Tulsidas wrote the Ramayana at age 65. Whether Hanuman recited it to him or he dipped into the Akashic records is worth considering.
I was fortunate enough to hold the original handwritten Ramcharitmanas of Tulsidas in my hands in Tulsi Kutir, Banaras, during the shooting of my movie Banaras—A Mystic Love Story. It is sad that most people do not know that it exists.
My life, which includes my creative pursuits as a filmmaker, has been scripted in many ways by spiritual forces. I understood this when I had the opportunity of receiving wisdom from Sri Amma Bhagwan of the Oneness University. Actually, my association with Sri Amma Bhagwan in 2002 (Amma and Kalki Bhagwan of Oneness University) opened up a world of spiritual possibilities for me as an individual and also as a creative person.
How did Sri Amma Bhagwan enter your life?
In 2002, when Sri Amma Bhagwan or Kalki (for those who do not know Sri Amma-Bhagwan are a wife-husband pair) were only known to a minuscule but close-knit circle of devotees, I received a call from their ashram. I was doing mainstream commercial filmmaking back then and had little to do with any spiritual guru or organisation. They wanted me to visit the ashram. They described the place as a verdant forest surrounded by sylvan hills and a clear water stream where little fish nibbled away at the dead skin of one’s feet. I agreed to pay them a visit because in my mind it appeared to be a good place for an extended picnic.

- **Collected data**
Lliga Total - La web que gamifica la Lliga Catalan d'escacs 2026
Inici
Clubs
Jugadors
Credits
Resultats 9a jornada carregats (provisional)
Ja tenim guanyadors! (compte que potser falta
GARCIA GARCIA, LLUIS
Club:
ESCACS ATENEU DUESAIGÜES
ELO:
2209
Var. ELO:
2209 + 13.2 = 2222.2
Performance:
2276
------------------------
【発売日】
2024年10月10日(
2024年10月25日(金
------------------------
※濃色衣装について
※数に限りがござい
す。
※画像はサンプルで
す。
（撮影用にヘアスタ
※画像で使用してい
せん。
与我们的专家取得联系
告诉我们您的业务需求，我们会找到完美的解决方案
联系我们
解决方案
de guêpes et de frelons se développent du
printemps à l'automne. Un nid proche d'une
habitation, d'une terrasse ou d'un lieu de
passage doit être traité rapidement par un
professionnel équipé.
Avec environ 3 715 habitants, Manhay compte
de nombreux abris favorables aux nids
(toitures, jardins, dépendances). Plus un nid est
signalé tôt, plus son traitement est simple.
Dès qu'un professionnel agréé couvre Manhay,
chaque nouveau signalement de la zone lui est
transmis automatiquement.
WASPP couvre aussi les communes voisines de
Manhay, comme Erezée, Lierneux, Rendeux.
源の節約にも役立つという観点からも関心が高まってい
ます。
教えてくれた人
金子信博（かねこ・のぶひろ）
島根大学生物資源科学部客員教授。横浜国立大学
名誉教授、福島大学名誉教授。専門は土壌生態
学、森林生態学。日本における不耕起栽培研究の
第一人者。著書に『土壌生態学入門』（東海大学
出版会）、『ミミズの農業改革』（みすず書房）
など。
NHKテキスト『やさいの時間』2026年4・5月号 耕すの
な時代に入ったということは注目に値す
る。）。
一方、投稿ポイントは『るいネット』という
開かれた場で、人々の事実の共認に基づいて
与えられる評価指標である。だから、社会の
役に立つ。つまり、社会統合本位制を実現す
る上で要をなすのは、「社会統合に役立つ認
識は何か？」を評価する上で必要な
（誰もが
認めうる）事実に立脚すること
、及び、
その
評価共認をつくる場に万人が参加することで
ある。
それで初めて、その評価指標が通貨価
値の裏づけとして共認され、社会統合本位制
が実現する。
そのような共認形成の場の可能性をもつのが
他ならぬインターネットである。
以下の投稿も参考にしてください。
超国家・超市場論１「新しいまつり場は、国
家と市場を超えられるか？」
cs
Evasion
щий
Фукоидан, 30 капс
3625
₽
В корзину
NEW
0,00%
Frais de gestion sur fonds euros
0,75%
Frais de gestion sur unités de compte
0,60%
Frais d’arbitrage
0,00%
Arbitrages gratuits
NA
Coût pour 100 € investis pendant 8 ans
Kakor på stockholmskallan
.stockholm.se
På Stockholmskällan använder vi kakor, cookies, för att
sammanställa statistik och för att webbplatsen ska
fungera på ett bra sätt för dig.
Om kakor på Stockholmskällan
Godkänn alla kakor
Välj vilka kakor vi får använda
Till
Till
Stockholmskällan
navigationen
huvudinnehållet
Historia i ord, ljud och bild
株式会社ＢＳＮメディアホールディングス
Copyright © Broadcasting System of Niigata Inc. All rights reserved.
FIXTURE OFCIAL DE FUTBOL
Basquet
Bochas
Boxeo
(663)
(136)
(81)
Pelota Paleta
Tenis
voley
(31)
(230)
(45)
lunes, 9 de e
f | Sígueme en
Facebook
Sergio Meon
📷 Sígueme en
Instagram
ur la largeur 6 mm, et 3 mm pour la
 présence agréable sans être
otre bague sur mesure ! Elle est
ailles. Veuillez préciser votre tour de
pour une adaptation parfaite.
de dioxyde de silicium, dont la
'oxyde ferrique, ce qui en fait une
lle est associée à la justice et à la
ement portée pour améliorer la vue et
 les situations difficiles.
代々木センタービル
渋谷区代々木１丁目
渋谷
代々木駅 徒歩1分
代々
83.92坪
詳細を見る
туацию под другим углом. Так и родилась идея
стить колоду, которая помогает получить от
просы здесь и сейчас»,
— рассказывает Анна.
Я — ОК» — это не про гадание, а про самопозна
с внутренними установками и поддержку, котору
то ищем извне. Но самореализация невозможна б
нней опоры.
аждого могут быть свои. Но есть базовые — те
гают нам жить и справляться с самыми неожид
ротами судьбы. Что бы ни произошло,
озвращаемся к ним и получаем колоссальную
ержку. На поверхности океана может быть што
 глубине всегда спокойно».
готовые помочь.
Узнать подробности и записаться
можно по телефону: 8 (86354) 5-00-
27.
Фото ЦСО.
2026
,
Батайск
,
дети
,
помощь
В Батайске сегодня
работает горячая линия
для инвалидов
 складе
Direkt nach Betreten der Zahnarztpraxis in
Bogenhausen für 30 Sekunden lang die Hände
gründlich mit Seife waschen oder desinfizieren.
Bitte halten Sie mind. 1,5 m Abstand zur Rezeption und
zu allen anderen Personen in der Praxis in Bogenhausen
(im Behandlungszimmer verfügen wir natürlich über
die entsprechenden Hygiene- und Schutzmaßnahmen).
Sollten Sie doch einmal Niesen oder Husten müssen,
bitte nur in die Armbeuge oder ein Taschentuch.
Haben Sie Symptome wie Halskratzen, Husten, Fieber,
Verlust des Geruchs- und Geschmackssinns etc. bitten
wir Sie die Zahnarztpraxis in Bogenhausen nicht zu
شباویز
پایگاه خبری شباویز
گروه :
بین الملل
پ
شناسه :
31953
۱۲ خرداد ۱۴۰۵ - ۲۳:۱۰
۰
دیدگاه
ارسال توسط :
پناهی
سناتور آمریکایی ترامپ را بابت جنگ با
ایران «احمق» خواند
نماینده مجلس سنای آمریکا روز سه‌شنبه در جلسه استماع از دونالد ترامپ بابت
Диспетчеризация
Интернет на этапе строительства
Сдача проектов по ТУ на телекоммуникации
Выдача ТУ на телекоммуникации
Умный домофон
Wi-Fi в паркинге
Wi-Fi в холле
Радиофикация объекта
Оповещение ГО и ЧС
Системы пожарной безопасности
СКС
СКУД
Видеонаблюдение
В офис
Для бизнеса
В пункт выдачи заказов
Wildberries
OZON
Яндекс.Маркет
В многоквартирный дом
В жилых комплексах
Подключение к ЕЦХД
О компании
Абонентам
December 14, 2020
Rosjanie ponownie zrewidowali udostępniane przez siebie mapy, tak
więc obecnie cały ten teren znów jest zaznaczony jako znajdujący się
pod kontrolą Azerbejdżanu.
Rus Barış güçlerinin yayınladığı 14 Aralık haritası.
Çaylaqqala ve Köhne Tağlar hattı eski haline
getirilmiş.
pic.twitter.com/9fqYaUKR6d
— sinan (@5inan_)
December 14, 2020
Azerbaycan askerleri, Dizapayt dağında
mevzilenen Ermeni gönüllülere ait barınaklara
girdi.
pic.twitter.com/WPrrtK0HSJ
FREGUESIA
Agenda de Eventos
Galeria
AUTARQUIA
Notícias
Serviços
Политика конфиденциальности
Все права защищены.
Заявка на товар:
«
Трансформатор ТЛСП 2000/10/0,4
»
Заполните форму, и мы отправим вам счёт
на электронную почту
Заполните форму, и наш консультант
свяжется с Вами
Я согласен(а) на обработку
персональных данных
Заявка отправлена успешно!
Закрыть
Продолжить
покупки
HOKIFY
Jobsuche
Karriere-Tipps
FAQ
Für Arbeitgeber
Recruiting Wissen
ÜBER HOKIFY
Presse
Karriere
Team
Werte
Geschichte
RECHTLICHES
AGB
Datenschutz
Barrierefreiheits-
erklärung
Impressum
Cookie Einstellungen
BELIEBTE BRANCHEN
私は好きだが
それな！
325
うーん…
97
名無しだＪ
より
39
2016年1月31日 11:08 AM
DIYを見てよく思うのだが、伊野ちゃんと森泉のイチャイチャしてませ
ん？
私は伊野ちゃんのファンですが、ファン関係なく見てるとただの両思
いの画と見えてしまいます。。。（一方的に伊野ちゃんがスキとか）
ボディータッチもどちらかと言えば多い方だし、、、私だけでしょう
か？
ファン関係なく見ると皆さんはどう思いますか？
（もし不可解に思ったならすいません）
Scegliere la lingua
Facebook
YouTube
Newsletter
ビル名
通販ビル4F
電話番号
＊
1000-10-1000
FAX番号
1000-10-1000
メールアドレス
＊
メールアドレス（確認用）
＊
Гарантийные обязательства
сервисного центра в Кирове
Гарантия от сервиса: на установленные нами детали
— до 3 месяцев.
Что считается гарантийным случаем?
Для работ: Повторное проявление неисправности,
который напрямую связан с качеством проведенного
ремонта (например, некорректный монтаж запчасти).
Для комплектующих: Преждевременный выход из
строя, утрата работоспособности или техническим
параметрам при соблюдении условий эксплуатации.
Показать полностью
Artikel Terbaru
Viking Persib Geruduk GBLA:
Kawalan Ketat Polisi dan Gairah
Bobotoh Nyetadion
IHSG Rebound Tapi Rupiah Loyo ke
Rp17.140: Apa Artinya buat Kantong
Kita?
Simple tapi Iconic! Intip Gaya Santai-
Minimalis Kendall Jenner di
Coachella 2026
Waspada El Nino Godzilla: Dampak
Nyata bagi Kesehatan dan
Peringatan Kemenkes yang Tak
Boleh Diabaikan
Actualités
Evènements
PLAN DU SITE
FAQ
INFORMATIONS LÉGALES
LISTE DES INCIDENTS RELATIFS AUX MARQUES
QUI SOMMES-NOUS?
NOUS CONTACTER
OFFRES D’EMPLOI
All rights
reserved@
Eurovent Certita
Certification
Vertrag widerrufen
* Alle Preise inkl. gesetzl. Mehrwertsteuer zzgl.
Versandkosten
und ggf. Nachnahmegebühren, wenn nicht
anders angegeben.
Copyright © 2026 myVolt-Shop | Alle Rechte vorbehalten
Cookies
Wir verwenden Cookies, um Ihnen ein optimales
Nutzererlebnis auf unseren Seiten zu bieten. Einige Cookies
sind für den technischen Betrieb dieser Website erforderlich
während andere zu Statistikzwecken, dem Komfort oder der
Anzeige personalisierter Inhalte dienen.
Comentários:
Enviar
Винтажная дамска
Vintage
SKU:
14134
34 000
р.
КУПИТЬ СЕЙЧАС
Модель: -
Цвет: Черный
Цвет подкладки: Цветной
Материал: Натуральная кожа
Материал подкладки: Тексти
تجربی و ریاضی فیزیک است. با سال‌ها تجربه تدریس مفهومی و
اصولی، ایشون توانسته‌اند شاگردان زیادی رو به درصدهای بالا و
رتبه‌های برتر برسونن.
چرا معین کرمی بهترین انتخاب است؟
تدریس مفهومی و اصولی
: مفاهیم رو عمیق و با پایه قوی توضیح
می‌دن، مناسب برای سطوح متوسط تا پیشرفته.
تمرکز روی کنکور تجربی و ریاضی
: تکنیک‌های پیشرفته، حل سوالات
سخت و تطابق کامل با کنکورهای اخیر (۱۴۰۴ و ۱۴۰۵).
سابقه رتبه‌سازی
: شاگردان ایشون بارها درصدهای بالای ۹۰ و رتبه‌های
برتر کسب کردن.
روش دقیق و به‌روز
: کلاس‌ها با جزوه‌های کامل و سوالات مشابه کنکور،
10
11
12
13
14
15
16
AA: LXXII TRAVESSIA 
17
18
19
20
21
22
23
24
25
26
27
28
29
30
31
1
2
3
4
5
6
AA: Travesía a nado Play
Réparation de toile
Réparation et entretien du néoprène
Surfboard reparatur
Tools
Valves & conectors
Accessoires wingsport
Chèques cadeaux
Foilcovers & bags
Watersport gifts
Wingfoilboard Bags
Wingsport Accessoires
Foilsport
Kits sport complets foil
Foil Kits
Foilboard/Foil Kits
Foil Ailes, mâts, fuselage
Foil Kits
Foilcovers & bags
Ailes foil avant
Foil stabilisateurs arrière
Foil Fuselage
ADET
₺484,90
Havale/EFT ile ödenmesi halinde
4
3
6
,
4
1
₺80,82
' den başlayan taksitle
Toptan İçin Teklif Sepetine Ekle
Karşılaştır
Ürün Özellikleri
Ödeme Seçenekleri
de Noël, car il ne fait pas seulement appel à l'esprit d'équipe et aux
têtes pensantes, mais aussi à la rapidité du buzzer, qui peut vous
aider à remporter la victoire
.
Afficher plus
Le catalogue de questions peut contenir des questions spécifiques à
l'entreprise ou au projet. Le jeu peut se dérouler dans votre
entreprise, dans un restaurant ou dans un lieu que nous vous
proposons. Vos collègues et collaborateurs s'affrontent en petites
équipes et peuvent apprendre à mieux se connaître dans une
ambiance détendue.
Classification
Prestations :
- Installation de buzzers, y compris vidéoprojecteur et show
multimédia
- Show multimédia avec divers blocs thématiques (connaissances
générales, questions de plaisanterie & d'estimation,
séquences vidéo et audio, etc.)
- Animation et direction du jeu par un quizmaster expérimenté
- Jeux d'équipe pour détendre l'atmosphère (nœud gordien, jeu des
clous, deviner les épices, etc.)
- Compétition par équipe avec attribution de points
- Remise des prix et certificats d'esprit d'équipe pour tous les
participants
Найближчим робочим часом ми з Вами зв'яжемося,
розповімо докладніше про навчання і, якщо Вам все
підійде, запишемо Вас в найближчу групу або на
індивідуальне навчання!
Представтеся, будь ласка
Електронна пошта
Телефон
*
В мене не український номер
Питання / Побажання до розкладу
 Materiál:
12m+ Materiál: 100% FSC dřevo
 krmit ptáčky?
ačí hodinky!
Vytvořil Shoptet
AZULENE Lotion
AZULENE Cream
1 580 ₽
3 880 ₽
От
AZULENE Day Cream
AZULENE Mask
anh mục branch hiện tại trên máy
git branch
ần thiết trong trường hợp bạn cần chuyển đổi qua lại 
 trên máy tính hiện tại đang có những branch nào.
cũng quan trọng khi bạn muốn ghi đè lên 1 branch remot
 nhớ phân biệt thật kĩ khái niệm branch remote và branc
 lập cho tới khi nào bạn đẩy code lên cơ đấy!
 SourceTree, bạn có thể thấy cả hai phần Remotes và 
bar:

- **ACTION ITEM**
Retype the filmmaker's account word for word from "How did Sri" to "an extended picnic.".

- **EXPECTED ANSWER**
How did Sri Amma Bhagwan enter your life?
In 2002, when Sri Amma Bhagwan or Kalki (for those who do not know Sri Amma-Bhagwan are a wife-husband pair) were only known to a minuscule but close-knit circle of devotees, I received a call from their ashram. I was doing mainstream commercial filmmaking back then and had little to do with any spiritual guru or organisation. They wanted me to visit the ashram. They described the place as a verdant forest surrounded by sylvan hills and a clear water stream where little fish nibbled away at the dead skin of one’s feet. I agreed to pay them a visit because in my mind it appeared to be a good place for an extended picnic.